In the application, her lawyers argued Judge Norman Davis had erred in striking down the disaster regulations on the basis that a number of level 3 regulations were irrational and unconstitutional.
“The appeal will have a reasonable prospect of success,” it says in court papers.
The judgment was handed down last Tuesday following an urgent application brought by the Liberty Fighters Network (LFN) and Hola Bon Renaissance Foundation.
Davis, in his judgment, slammed a number of the regulations, saying besides the specific ones cited, “there are many more instances of sheer irrationality included therein”.
He said the regulations surrounding funerals were “not only distressing, but irrational”.
Davis added little or no regard was given to the extent of the impact of individual regulations on the constitutional rights of people and whether the extent of the limitation of their rights was justifiable or not.
But, Dlamini-Zuma argues that the applicants did not raise an “irrationality attack against the lockdown regulations generally at all”.
“The applicants accordingly did not raise any valid constitutional attack on the lockdown regulations at all. They did not raise a general irrationality attack. They raised an attack under the Bill of Rights on unidentified regulations.

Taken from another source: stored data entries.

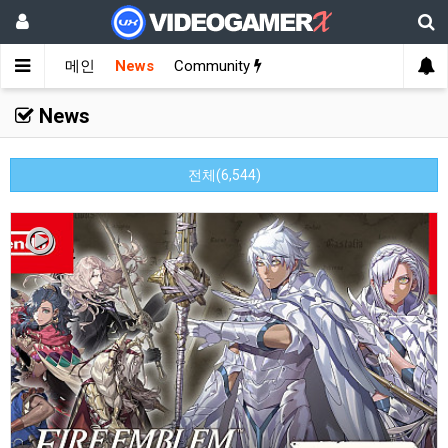
메인
News
Community
News
전체(6,544)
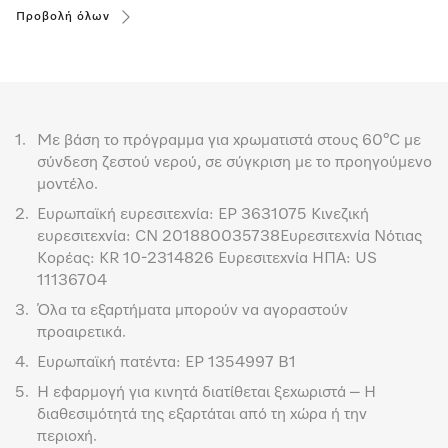
Προβολή όλων
1.
Με βάση το πρόγραμμα για χρωματιστά στους 60°C με
σύνδεση ζεστού νερού, σε σύγκριση με το προηγούμενο
μοντέλο.
2.
Ευρωπαϊκή ευρεσιτεχνία: EP 3631075 Κινεζική
ευρεσιτεχνία: CN 201880035738Ευρεσιτεχνία Νότιας
Κορέας: KR 10-2314826 Ευρεσιτεχνία ΗΠΑ: US
11136704
3.
Όλα τα εξαρτήματα μπορούν να αγοραστούν
προαιρετικά.
4.
Ευρωπαϊκή πατέντα: EP 1354997 B1
5.
Η εφαρμογή για κινητά διατίθεται ξεχωριστά – Η
διαθεσιμότητά της εξαρτάται από τη χώρα ή την
περιοχή.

“The applicants’ failure to raise any valid constitutional attack was not merely a formal defect. It made it impossible for the minister to know what case to meet. She could not defend the rationality of reasonableness of any regulations under attack.”
The court papers stated the application was an attack limited to the disaster regulations up to level 4 regulations, adding it was not aimed at level 3 regulations, which had not yet been promulgated.
“The minister was accordingly never called upon to defend the Level 3 regulations and indeed never had an opportunity to do this.”
Limited regulations identified
The papers said the court held a limited number of provisions of the level 3 regulations were invalid but only identified a number of them.
“The court’s finding that a limited number of Level 3 regulations are unconstitutional did not justify its order striking down all lockdown regulations, including all the Level 3 and 4 regulations,” read the court papers.
Dlamini-Zuma’s lawyers argued the judgment went beyond its pleadings and an appeal against the ruling should be urgently heard and determined by the Supreme Court of Appeal.
“The regulations drastically affect the lives of all South Africans on a daily basis. If they are in breach of the Constitution, that needs to be determined as a matter of high urgency.”